October-  There is very little I won’t do for my son, the only responsibility I really still have, outside of self-care.  When he called, in July, and said I was on the list to take part in the ship’s return cruise, from Honolulu to San Diego, I got the paper work done, made flight arrangements to Honolulu, and enjoyed  1 1/2 days in that exquisite city.  Waikiki, Iolani Palace and Pearl Harbor were each every bit as fascinating as others had said.  The cruise itself was 6 1/2 days, and I learned much about day-to-day shipboard life and about the many hues of blue and aquamarine that are visible from the deck.  After a short few days in San Diego and Crystal Cove State Beach, I drove home, exhausted and just wanting to be in Prescott again.

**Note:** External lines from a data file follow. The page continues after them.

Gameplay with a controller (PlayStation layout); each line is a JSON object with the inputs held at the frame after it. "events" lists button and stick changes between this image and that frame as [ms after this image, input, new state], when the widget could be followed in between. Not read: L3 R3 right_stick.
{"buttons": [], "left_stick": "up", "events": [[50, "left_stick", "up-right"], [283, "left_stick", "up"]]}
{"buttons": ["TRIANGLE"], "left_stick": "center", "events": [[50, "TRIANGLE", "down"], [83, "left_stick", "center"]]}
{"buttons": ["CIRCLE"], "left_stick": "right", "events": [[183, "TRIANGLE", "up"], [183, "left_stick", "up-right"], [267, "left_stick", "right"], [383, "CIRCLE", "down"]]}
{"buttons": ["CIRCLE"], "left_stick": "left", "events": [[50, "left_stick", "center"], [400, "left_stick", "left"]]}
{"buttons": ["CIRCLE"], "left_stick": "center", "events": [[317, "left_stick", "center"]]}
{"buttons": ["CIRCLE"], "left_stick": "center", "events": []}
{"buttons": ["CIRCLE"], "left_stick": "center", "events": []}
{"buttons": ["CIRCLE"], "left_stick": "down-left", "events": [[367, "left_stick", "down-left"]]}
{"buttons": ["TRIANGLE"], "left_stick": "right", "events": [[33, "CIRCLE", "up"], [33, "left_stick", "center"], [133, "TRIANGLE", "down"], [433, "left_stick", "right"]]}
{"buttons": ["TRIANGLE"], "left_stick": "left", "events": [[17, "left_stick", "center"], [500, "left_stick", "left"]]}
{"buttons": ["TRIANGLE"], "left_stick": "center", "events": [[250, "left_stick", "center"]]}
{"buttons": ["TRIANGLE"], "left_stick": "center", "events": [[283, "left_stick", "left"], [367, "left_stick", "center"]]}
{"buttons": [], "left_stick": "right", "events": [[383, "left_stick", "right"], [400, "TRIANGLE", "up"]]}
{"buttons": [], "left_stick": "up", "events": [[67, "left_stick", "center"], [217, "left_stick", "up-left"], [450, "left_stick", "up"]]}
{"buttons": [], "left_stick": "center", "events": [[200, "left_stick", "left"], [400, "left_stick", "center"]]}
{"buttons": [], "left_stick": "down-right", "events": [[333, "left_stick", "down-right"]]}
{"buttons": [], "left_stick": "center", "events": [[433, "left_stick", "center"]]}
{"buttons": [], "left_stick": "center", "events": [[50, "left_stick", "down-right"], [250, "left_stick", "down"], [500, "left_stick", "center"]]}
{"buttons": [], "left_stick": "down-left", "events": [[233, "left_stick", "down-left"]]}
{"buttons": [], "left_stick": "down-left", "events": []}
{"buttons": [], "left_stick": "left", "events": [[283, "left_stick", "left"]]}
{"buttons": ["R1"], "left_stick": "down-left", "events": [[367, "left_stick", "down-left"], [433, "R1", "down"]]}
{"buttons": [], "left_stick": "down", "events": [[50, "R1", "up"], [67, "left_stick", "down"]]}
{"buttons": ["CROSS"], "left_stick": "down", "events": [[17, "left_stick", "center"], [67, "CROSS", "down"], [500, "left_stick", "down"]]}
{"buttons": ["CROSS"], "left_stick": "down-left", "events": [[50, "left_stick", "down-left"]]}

November-  The month was quiet, until  Thanksgiving weekend.  I went back to San Diego, enjoyed the holiday with Aram and a friend, in Julian, and celebrated my 64th, in low-key fashion, visiting La Jolla and enjoying a Korean lunch.

December- Western New Mexico was where Penny and I first met, 34 years ago, in the Pueblo of Zuni.  I had a salubrious visit to some of our old favourite spots:  El Morro National Monument, with ancient Puebloan ruins and petroglyphs/inscriptions of several time periods and Bosque del Apache National Wildlife Refuge, with its myriad sandhill cranes and raptors.  The town of Truth or Consequences, named for a 1940’s and ’50’s radio/TV show, was a lovely revelation.  Its Old Town, centered around the original hot springs resorts, kept me fascinated to the point where my original plan, of visiting the Gila Cliff Dwellings, was put off until another date.  Paying respects to the Apache chief Cochise was accomplished, as was Christmas Eve and Day with some friends who had moved to the Tucson area, from Oklahoma.  The 30th annual Grand Canyon Baha’i Conference was a fitting end to this most filling of years. We got eight inches of snow, on New Year’s Eve.  I rang in the new, by watching Prescott’s midnight fireworks, from my front porch.